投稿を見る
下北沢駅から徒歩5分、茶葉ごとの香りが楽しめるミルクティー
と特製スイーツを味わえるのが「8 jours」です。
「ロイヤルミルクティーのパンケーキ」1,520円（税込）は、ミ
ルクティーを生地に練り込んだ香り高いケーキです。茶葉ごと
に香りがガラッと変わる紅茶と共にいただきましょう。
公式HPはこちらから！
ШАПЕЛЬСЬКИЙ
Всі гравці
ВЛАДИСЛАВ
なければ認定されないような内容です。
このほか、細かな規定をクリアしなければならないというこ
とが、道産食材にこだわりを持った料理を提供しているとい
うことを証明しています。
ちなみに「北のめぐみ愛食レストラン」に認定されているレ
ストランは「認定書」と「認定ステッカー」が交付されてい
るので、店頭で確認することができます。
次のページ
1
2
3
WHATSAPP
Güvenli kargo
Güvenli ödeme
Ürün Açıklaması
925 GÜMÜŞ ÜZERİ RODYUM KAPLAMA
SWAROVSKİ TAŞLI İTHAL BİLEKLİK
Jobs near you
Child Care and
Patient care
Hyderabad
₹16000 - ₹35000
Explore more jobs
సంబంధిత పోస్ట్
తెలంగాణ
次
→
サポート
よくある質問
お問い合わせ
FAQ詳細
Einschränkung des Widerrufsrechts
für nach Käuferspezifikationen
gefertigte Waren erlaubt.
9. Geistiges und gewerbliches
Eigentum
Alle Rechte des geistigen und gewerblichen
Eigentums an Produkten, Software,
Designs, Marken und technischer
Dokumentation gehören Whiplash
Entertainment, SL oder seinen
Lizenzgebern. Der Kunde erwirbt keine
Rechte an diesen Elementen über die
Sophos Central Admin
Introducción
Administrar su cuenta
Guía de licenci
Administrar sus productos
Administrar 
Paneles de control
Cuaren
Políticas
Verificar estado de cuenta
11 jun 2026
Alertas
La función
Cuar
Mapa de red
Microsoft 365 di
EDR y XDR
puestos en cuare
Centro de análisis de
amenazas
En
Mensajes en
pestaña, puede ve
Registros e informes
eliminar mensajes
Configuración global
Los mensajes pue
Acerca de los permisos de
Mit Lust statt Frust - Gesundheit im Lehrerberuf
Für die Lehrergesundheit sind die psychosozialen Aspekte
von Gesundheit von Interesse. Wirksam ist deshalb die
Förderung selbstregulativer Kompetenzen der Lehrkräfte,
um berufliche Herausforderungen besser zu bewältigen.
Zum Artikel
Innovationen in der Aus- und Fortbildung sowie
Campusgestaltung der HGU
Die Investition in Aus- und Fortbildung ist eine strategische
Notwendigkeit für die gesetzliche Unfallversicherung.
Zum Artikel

▸ Problem statement
Please transcribe the entire listing exactly as given.

▸ Result of the exercise
投稿を見る
下北沢駅から徒歩5分、茶葉ごとの香りが楽しめるミルクティー
と特製スイーツを味わえるのが「8 jours」です。
「ロイヤルミルクティーのパンケーキ」1,520円（税込）は、ミ
ルクティーを生地に練り込んだ香り高いケーキです。茶葉ごと
に香りがガラッと変わる紅茶と共にいただきましょう。
公式HPはこちらから！
ШАПЕЛЬСЬКИЙ
Всі гравці
ВЛАДИСЛАВ
なければ認定されないような内容です。
このほか、細かな規定をクリアしなければならないというこ
とが、道産食材にこだわりを持った料理を提供しているとい
うことを証明しています。
ちなみに「北のめぐみ愛食レストラン」に認定されているレ
ストランは「認定書」と「認定ステッカー」が交付されてい
るので、店頭で確認することができます。
次のページ
1
2
3
WHATSAPP
Güvenli kargo
Güvenli ödeme
Ürün Açıklaması
925 GÜMÜŞ ÜZERİ RODYUM KAPLAMA
SWAROVSKİ TAŞLI İTHAL BİLEKLİK
Jobs near you
Child Care and
Patient care
Hyderabad
₹16000 - ₹35000
Explore more jobs
సంబంధిత పోస్ట్
తెలంగాణ
次
→
サポート
よくある質問
お問い合わせ
FAQ詳細
Einschränkung des Widerrufsrechts
für nach Käuferspezifikationen
gefertigte Waren erlaubt.
9. Geistiges und gewerbliches
Eigentum
Alle Rechte des geistigen und gewerblichen
Eigentums an Produkten, Software,
Designs, Marken und technischer
Dokumentation gehören Whiplash
Entertainment, SL oder seinen
Lizenzgebern. Der Kunde erwirbt keine
Rechte an diesen Elementen über die
Sophos Central Admin
Introducción
Administrar su cuenta
Guía de licenci
Administrar sus productos
Administrar 
Paneles de control
Cuaren
Políticas
Verificar estado de cuenta
11 jun 2026
Alertas
La función
Cuar
Mapa de red
Microsoft 365 di
EDR y XDR
puestos en cuare
Centro de análisis de
amenazas
En
Mensajes en
pestaña, puede ve
Registros e informes
eliminar mensajes
Configuración global
Los mensajes pue
Acerca de los permisos de
Mit Lust statt Frust - Gesundheit im Lehrerberuf
Für die Lehrergesundheit sind die psychosozialen Aspekte
von Gesundheit von Interesse. Wirksam ist deshalb die
Förderung selbstregulativer Kompetenzen der Lehrkräfte,
um berufliche Herausforderungen besser zu bewältigen.
Zum Artikel
Innovationen in der Aus- und Fortbildung sowie
Campusgestaltung der HGU
Die Investition in Aus- und Fortbildung ist eine strategische
Notwendigkeit für die gesetzliche Unfallversicherung.
Zum Artikel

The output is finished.